Bring together every line in the data that includes "Ranfjorden".

[Opening EXERCISE INPUT section]

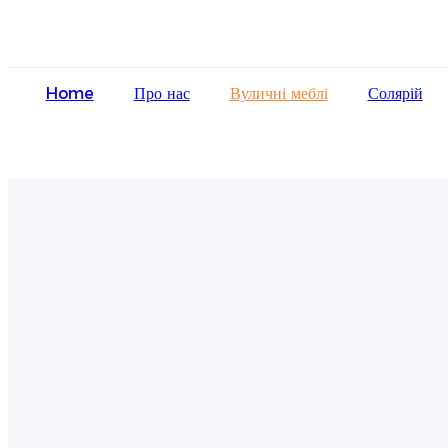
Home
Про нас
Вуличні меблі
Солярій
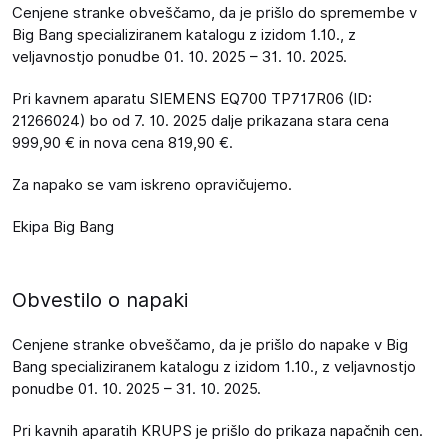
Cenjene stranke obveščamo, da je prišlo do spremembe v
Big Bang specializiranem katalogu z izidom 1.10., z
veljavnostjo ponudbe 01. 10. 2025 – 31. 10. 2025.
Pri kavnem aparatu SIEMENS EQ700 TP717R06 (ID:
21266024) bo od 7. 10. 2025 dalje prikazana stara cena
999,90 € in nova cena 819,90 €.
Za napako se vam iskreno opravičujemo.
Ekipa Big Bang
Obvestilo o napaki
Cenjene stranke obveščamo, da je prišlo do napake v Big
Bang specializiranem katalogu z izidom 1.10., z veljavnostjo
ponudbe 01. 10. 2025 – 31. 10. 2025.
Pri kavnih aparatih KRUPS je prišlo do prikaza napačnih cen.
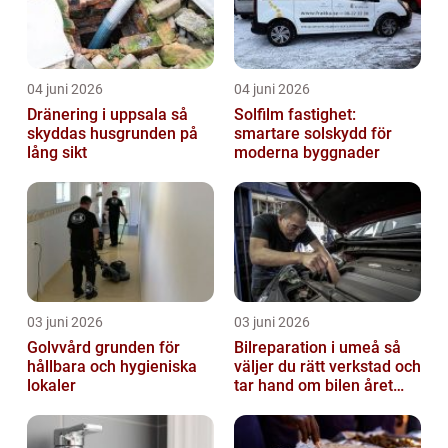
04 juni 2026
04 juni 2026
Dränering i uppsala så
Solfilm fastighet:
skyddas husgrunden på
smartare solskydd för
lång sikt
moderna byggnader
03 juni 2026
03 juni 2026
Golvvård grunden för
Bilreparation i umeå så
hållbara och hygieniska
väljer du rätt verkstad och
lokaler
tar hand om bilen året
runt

[Closing EXERCISE INPUT section]
[Opening EXERCISE INPUT section]

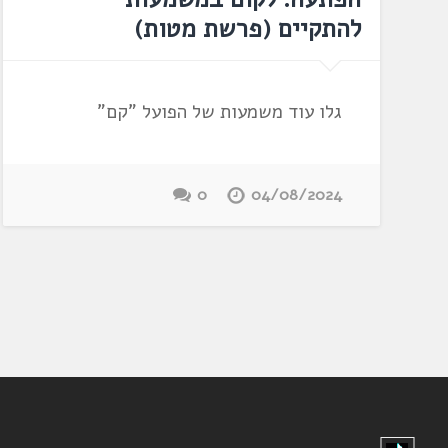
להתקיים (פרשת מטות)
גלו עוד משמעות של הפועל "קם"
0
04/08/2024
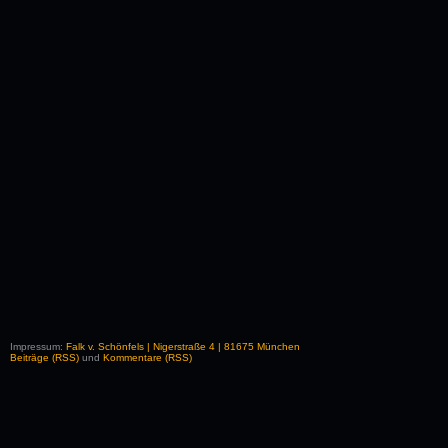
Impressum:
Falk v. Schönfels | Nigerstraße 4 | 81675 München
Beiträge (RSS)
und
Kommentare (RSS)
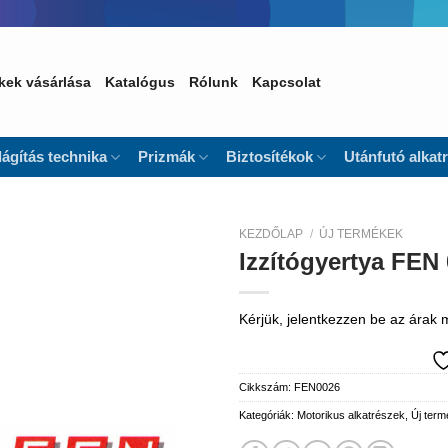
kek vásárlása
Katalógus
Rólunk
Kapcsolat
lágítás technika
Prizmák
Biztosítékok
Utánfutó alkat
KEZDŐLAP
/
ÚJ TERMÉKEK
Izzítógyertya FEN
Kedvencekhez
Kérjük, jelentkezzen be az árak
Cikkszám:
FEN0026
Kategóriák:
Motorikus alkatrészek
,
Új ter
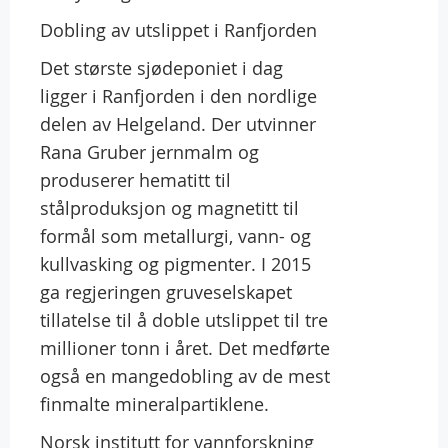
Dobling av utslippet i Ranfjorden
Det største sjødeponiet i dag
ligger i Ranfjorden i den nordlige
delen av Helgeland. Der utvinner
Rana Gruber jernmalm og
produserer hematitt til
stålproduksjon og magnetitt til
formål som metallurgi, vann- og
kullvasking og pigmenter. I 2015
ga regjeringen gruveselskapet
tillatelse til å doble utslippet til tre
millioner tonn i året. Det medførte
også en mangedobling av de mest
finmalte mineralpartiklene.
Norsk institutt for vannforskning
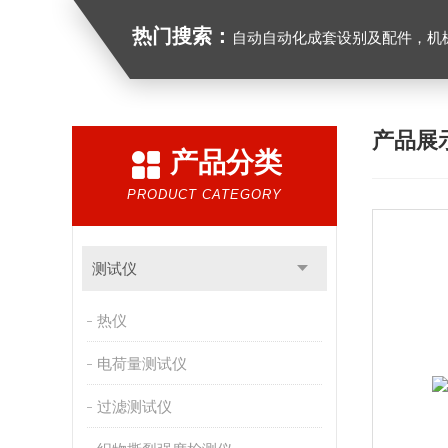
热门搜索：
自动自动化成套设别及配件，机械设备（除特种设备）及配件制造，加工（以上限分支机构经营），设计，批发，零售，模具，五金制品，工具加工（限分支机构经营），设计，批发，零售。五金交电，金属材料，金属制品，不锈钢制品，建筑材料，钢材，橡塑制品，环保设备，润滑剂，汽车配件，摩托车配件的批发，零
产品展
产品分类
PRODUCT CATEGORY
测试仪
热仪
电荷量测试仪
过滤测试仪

[Closing EXERCISE INPUT section]

» **ANSWER**
Dobling av utslippet i Ranfjorden
ligger i Ranfjorden i den nordlige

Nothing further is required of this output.